**How to complete this task**
Repeat every one of the lines below word for word, leaving out the pictures.

**Entries shown**
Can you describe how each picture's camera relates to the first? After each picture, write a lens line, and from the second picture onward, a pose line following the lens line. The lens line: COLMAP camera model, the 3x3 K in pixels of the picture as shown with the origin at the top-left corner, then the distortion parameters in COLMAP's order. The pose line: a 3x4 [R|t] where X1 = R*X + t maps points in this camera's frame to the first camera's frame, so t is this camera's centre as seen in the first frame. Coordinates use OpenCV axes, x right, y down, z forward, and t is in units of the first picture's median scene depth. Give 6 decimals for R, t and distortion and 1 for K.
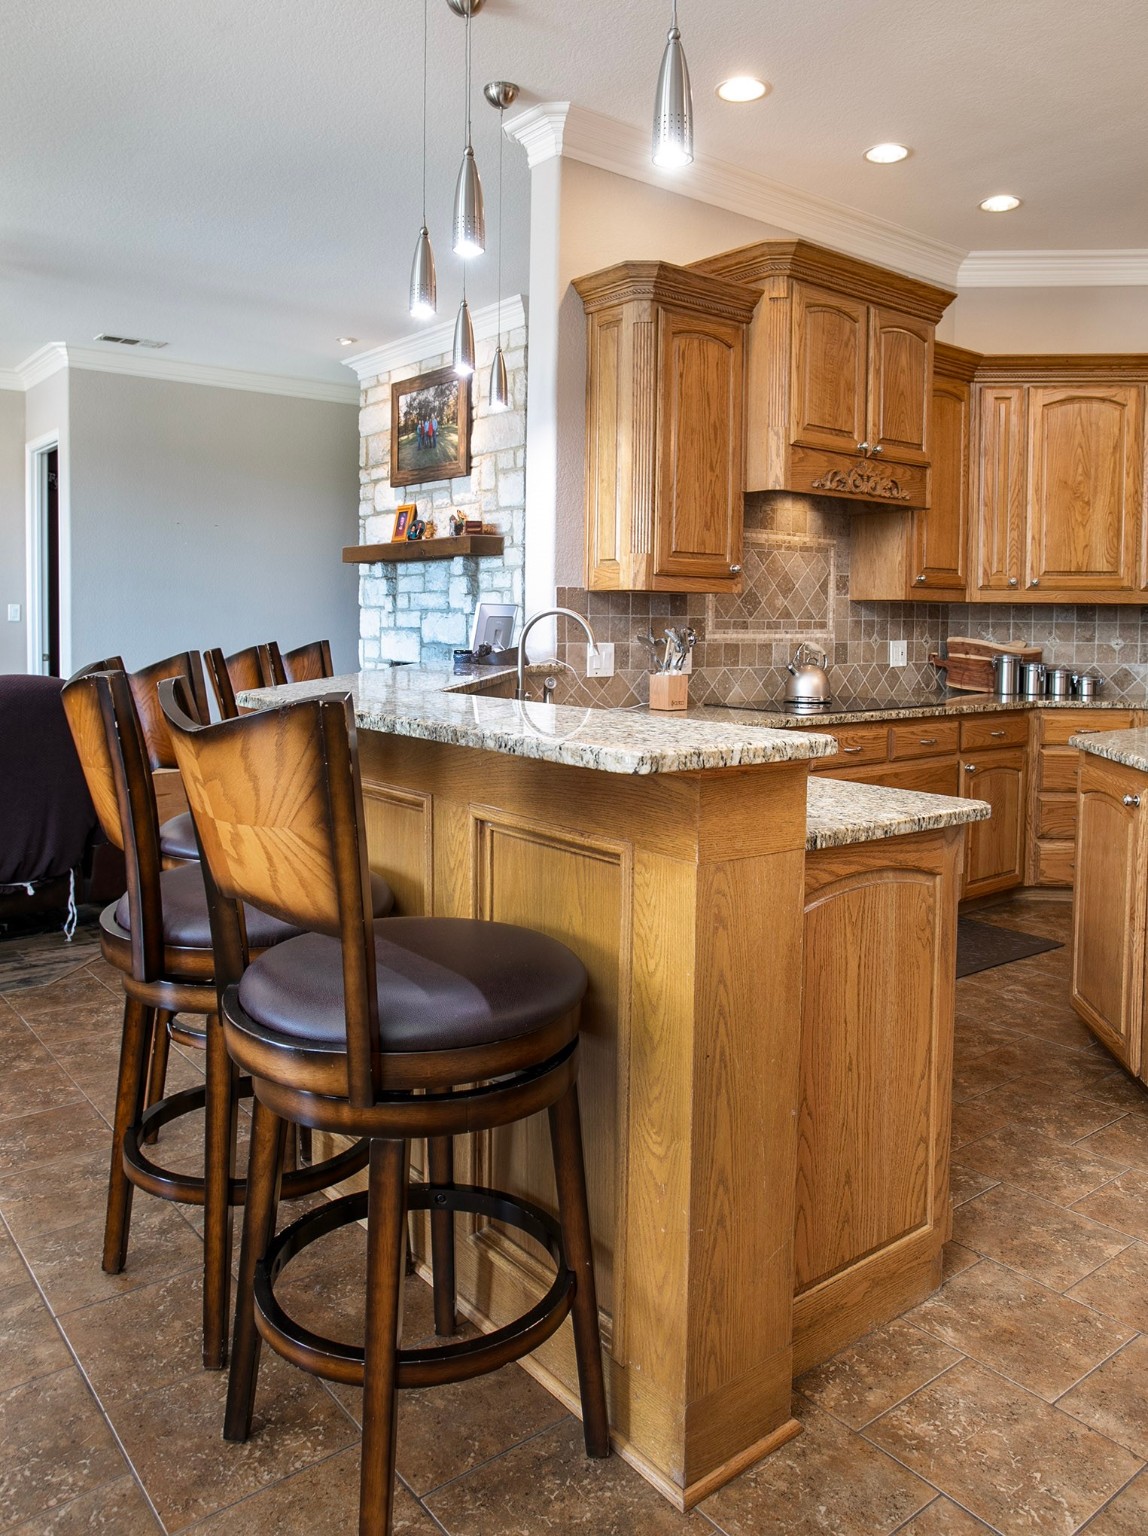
lens RADIAL K [[1128.4, 0, 587.1], [0, 1128.4, 676.6], [0, 0, 1]] dist [-0.041280, 0.020043]
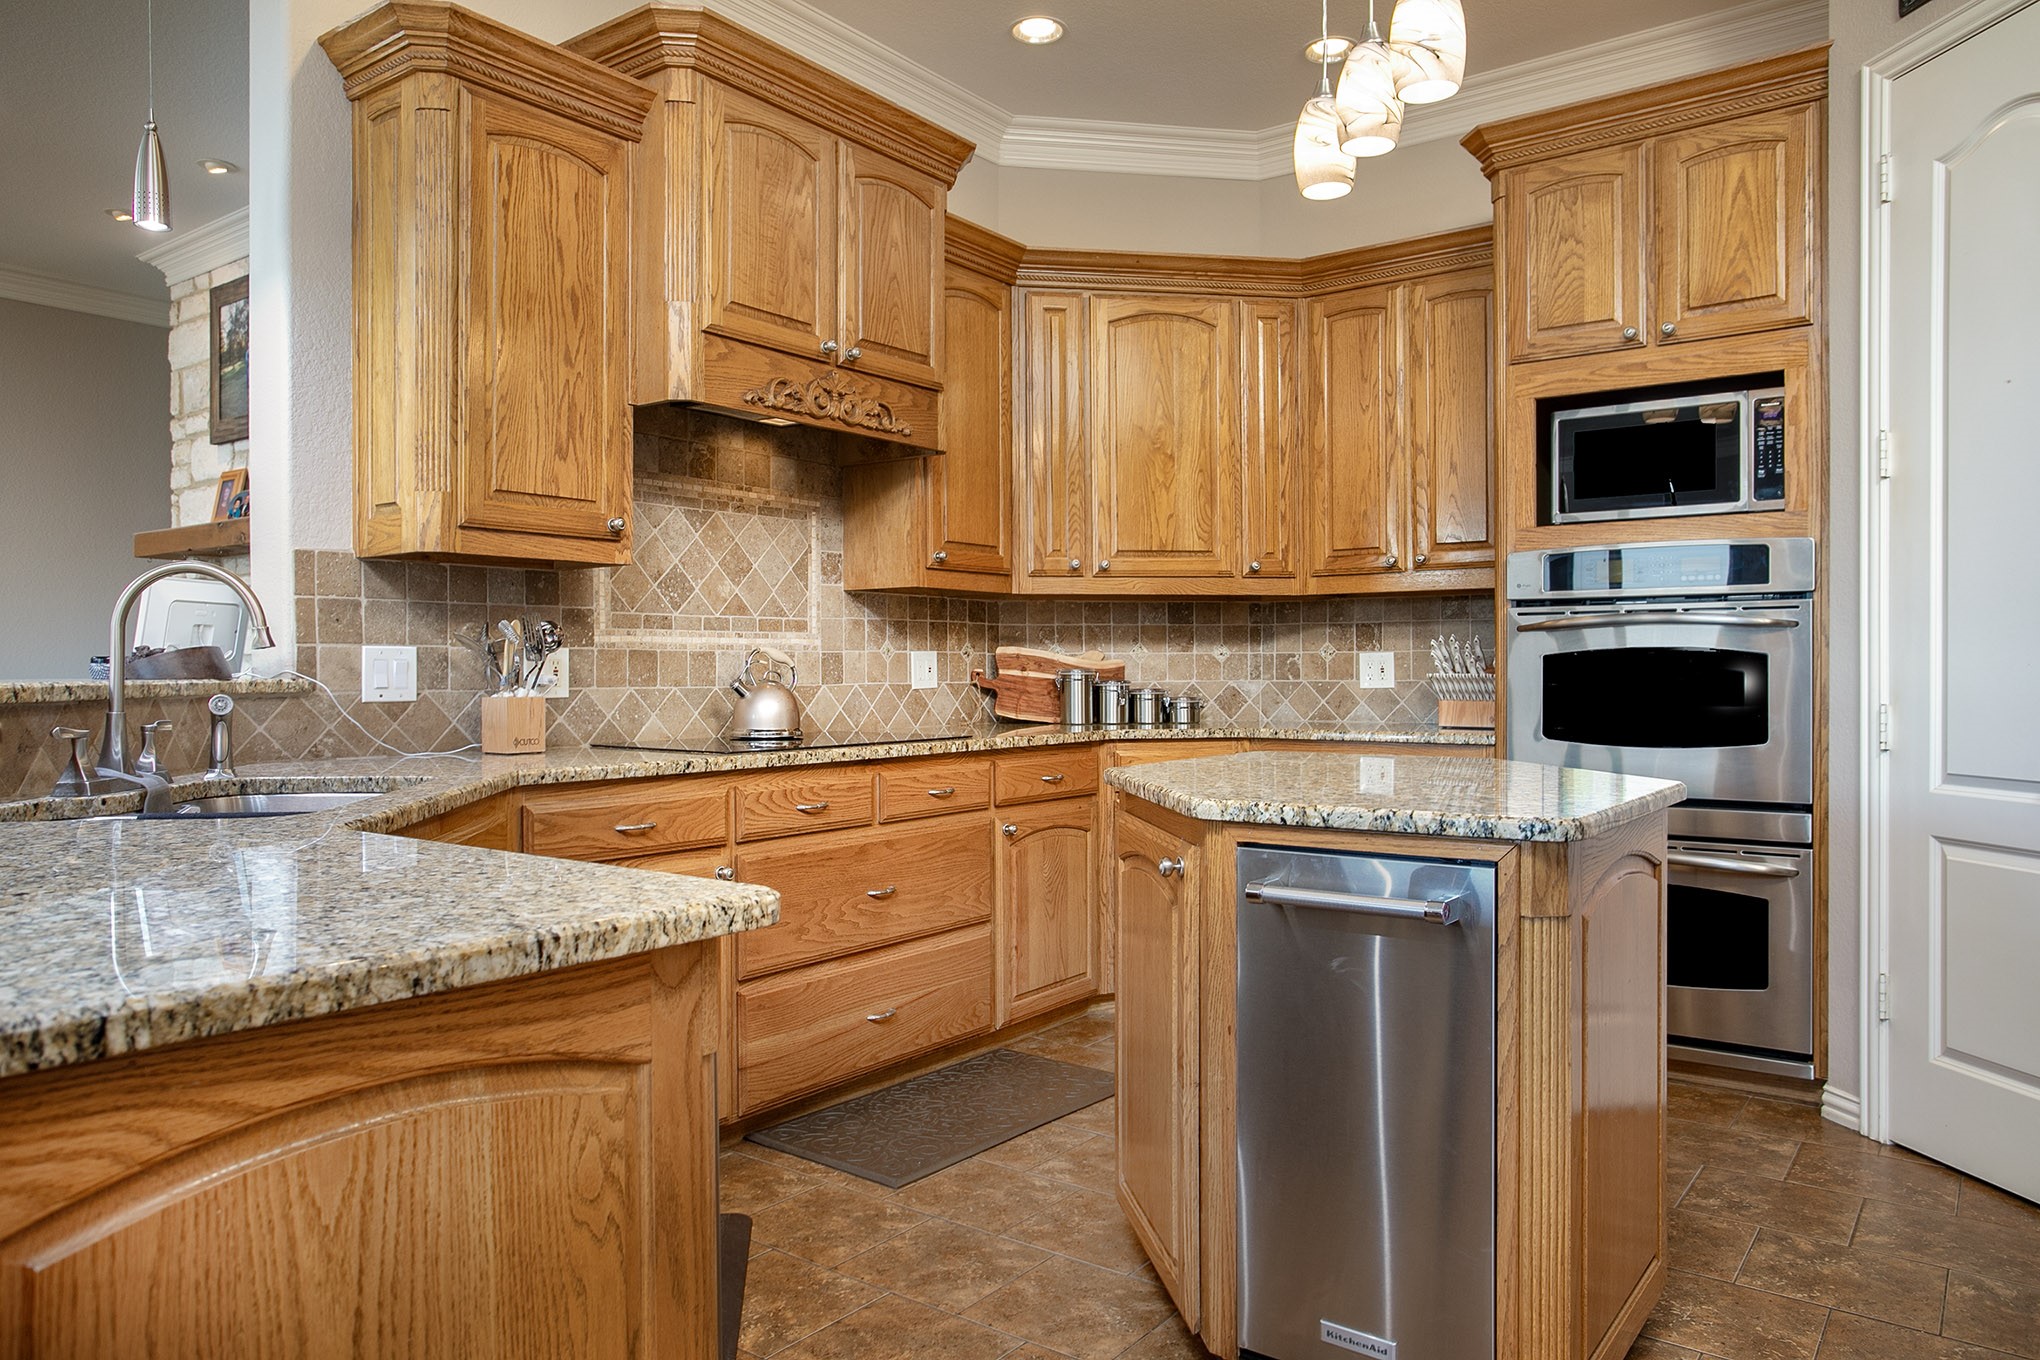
lens RADIAL K [[1360.2, 0, 1035.7], [0, 1360.2, 683.9], [0, 0, 1]] dist [-0.040534, 0.006665]
pose [[0.964906, -0.017017, 0.262045, 0.128873], [0.027126, 0.999019, -0.035008, 0.020663], [-0.261192, 0.040887, 0.964421, 0.178366]]
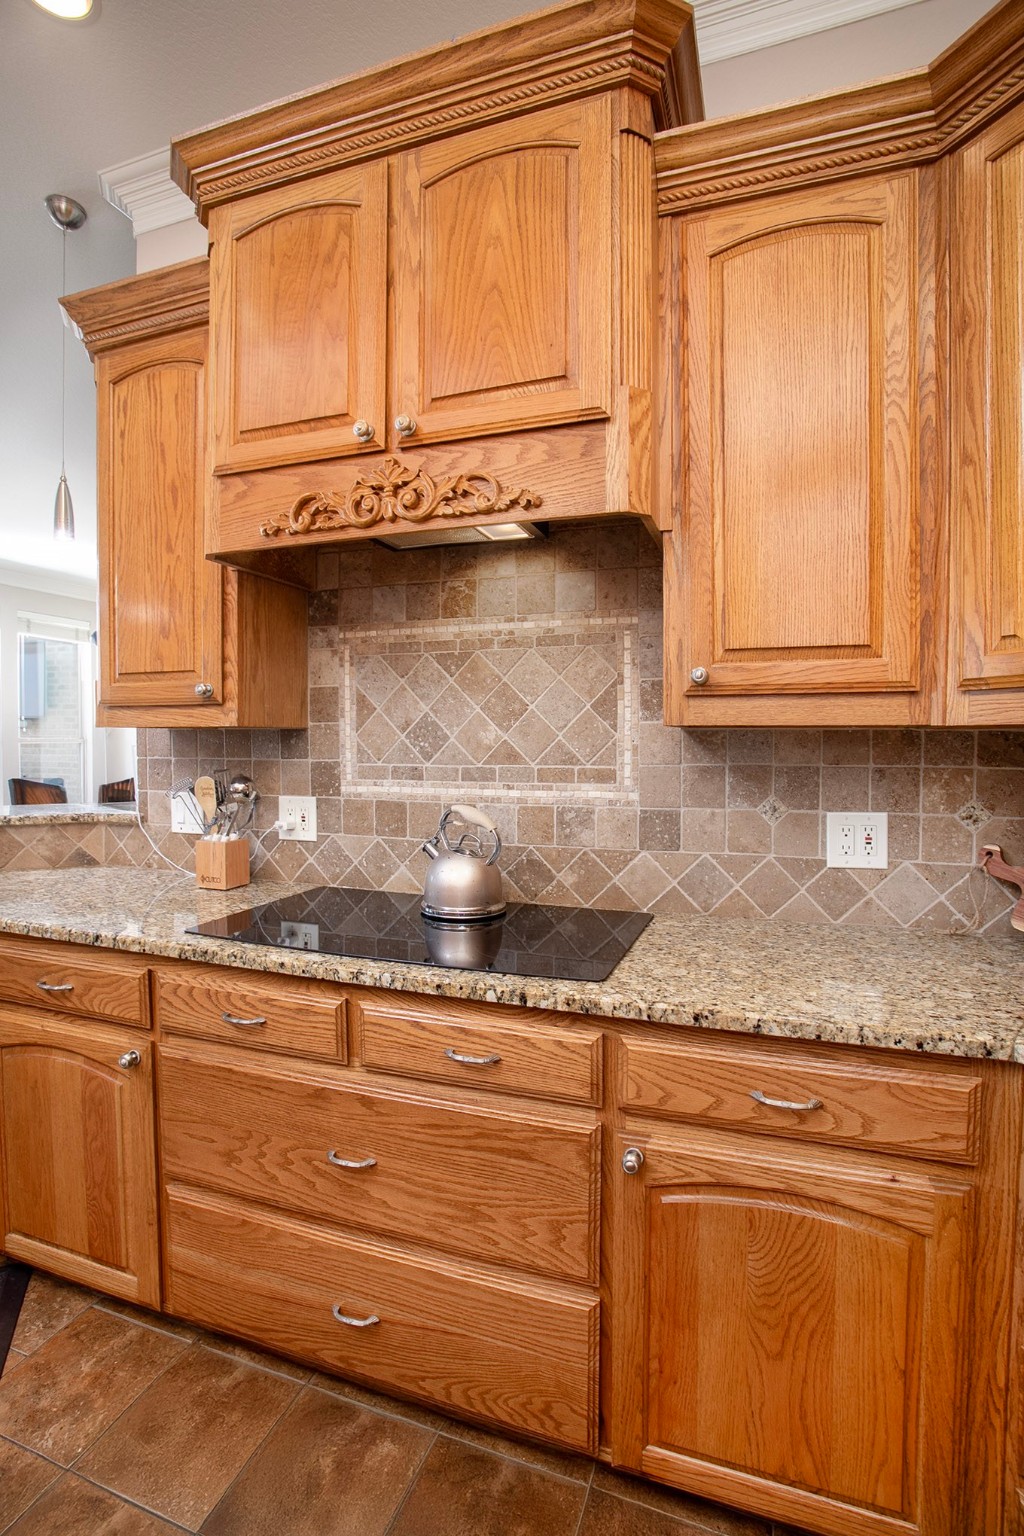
lens RADIAL K [[762.1, 0, 509.0], [0, 762.1, 764.6], [0, 0, 1]] dist [-0.063598, 0.017747]
pose [[0.514241, 0.017945, -0.857458, 0.491212], [-0.038851, 0.999242, -0.002388, -0.047455], [0.856765, 0.034541, 0.514549, 0.757432]]
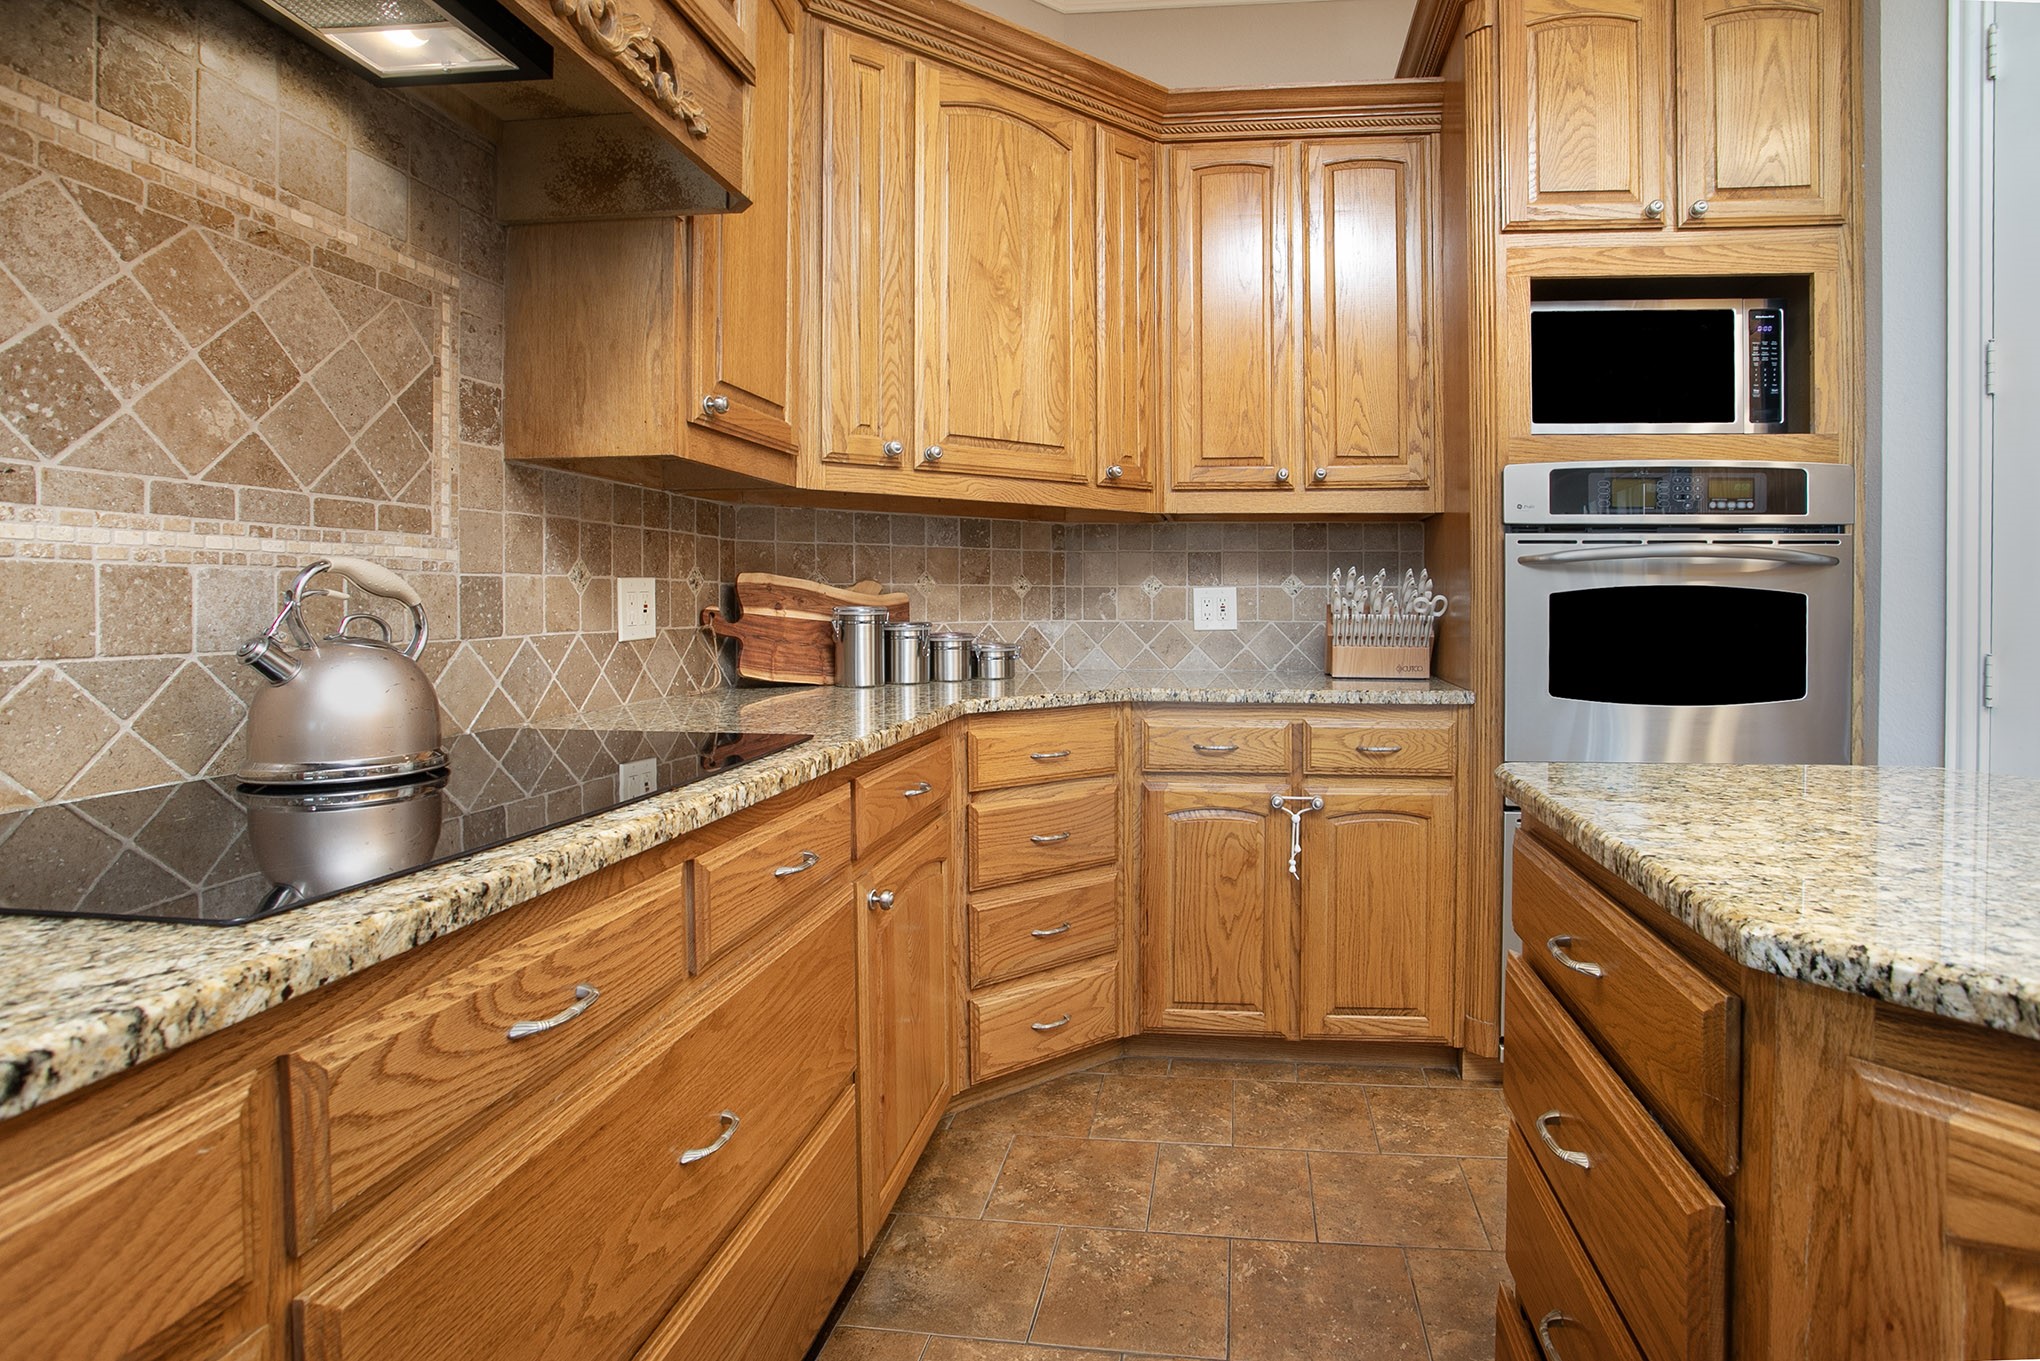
lens RADIAL K [[1012.2, 0, 1136.1], [0, 1012.2, 616.8], [0, 0, 1]] dist [-0.063598, 0.017747]
pose [[0.696139, -0.020978, 0.717600, 0.146554], [0.041928, 0.999055, -0.011468, -0.005479], [-0.716682, 0.038071, 0.696361, 0.639336]]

**Answer box**
Can you describe how each picture's camera relates to the first? After each picture, write a lens line, and from the second picture onward, a pose line following the lens line. The lens line: COLMAP camera model, the 3x3 K in pixels of the picture as shown with the origin at the top-left corner, then the distortion parameters in COLMAP's order. The pose line: a 3x4 [R|t] where X1 = R*X + t maps points in this camera's frame to the first camera's frame, so t is this camera's centre as seen in the first frame. Coordinates use OpenCV axes, x right, y down, z forward, and t is in units of the first picture's median scene depth. Give 6 decimals for R, t and distortion and 1 for K.
lens RADIAL K [[1128.4, 0, 587.1], [0, 1128.4, 676.6], [0, 0, 1]] dist [-0.041280, 0.020043]
lens RADIAL K [[1360.2, 0, 1035.7], [0, 1360.2, 683.9], [0, 0, 1]] dist [-0.040534, 0.006665]
pose [[0.964906, -0.017017, 0.262045, 0.128873], [0.027126, 0.999019, -0.035008, 0.020663], [-0.261192, 0.040887, 0.964421, 0.178366]]
lens RADIAL K [[762.1, 0, 509.0], [0, 762.1, 764.6], [0, 0, 1]] dist [-0.063598, 0.017747]
pose [[0.514241, 0.017945, -0.857458, 0.491212], [-0.038851, 0.999242, -0.002388, -0.047455], [0.856765, 0.034541, 0.514549, 0.757432]]
lens RADIAL K [[1012.2, 0, 1136.1], [0, 1012.2, 616.8], [0, 0, 1]] dist [-0.063598, 0.017747]
pose [[0.696139, -0.020978, 0.717600, 0.146554], [0.041928, 0.999055, -0.011468, -0.005479], [-0.716682, 0.038071, 0.696361, 0.639336]]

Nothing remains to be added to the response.